Увы, бесследно действуют только духи. Да и то в сказках. Все прочее оставляет следы. В том числе и люди. Партизаны были людьми и поэтому не могли действовать бесследно. Следы эти в конце концов привели гестаповцев к Аджимушкайским каменоломням, и немцы узнали, где скрываются партизаны. Но одно дело обнаружить и совсем другое — справиться с партизанами. Лезть на рожон? Попробовали, сгоняли роту в каменоломни, а что от той роты осталось? Рожки да ножки. И тогда Опоссум нанес свой первый удар по каменоломням: опутал их колючей проволокой. «Этим актом, — бахвалился он перед начальством, — я лишаю партизан свободы действия».
Партизаны вроде поутихли, а потом, мстя за лишение свободы, сожгли ремонтные мастерские.

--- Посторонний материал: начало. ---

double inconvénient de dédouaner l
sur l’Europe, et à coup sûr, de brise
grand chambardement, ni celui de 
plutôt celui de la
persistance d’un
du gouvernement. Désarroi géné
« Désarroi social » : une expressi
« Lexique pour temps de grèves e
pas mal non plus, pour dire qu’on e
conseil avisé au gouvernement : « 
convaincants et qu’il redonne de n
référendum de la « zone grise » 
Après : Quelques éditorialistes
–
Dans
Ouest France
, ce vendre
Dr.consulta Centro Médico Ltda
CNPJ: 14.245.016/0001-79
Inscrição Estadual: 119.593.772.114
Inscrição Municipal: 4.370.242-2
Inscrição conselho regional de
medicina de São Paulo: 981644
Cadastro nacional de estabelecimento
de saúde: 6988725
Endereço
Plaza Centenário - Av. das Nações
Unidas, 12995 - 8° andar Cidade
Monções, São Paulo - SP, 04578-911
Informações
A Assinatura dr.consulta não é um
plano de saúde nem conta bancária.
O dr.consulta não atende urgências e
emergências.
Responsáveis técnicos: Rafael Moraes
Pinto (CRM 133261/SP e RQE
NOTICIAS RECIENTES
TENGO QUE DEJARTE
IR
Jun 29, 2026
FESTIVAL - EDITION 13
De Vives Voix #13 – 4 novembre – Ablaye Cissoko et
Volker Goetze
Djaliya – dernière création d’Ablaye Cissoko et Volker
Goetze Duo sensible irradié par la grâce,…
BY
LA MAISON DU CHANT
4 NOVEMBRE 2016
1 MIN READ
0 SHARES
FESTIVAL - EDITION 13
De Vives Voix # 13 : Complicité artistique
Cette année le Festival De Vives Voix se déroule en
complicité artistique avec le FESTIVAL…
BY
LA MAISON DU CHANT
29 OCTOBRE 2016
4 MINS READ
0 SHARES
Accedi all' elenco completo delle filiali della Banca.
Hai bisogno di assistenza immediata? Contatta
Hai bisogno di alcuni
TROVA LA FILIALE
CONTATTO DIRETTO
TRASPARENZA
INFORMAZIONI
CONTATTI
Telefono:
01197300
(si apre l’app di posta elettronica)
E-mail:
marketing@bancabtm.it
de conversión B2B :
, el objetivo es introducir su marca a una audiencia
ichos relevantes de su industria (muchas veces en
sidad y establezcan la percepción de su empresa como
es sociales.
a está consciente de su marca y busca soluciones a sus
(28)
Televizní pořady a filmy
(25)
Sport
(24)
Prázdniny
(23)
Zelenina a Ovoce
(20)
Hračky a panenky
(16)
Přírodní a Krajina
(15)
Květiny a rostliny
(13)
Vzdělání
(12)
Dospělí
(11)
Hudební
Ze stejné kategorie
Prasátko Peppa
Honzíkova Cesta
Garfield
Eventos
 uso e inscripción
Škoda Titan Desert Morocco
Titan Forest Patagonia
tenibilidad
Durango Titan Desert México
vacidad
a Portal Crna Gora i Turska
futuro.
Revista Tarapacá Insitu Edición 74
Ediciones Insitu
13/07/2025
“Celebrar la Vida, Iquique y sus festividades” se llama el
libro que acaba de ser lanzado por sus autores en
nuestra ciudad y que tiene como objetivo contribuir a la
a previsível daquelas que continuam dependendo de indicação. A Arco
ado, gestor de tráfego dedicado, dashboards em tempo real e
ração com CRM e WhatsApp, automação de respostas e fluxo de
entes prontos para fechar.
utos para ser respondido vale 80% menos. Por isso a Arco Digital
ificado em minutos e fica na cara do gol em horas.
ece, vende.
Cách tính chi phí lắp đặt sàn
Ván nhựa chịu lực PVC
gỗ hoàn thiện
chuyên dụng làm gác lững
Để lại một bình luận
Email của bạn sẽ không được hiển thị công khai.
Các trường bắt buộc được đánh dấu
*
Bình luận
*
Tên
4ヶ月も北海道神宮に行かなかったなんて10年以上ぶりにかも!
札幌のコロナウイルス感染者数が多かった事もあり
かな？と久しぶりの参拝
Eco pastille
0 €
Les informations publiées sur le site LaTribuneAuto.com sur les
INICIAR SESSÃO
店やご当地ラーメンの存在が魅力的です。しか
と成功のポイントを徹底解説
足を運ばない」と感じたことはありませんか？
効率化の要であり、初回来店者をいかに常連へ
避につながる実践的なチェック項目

Адъютант по особым поручениям ожесточился и, решив, что мертвые не воюют, заживо замуровал партизан в каменоломнях. Партизаны вновь поутихли, а потом, в отместку за погребение подняли на воздух штаб одной из немецких частей, дислоцированных в Керчи. Но Опоссум и тут не иссяк. Задался целью лишить партизан, засевших под землей, глаз и ушей, которые те конечно же держали на земле. Короче, адъютант по особым поручениям решил разделаться с партизанскими разведчиками…
— Руки вверх!
Керченцы, услышав, испуганно жались к домам и заборам и, задрав руки, мысленно прощались со своим карманным богатством. По опыту знали: все стоящее, что найдется у обыскиваемых, тут же перекочует в карманы немецких солдат. Но странно, на этот раз их не обыскивали, а орали:
— Ладонь вверх! — И, осмотрев, большинство отпускали, а меньшинство волокли в гестапо, где задержанным надлежало доказать свою непричастность к Аджимушкайским каменоломням. «Дома печь перекладывал? Веди, показывай, где дом, где печь!»
К вечеру вся Керчь знала, фашисты, как цыгане, по руке гадают, партизан из каменоломен ищут.
По руке гадали, а с носом остались. Ни один партизанский разведчик в фашистскую сеть не попал. Проведав о фашистской акции, подземная крепость не вымывших руки на землю не выпускала.
Командир партизан держал речь. Лиц в полумраке не видно было — «летучие мыши» скупились на свет, но по дыханию, тревожному и частому, чувствовалось, что в подземелье немало людей. Тянуло сыростью, пахло потом и, как в склепе, на заживопогребенных давило камнем. Это было страшно, как во сне, но еще страшней было то, о чем говорил командир. Берлин по тайным каналам донес Москве, Москва — Керчи: в Керчь из Берлина послан человек из ведомства Гиммлера. Человек непростой: специалист по партизанским делам. Фамилия его не установлена, но метод работы известен — провокация. Он постарается заслать в партизанскую крепость провокатора. Как? Это одному ему да разве что богу известно. Разгадать замысел нельзя, но предупредить можно. Отныне и впредь до особого распоряжения категорически запрещаются любые контакты бойцов подземной крепости с жителями Керчи.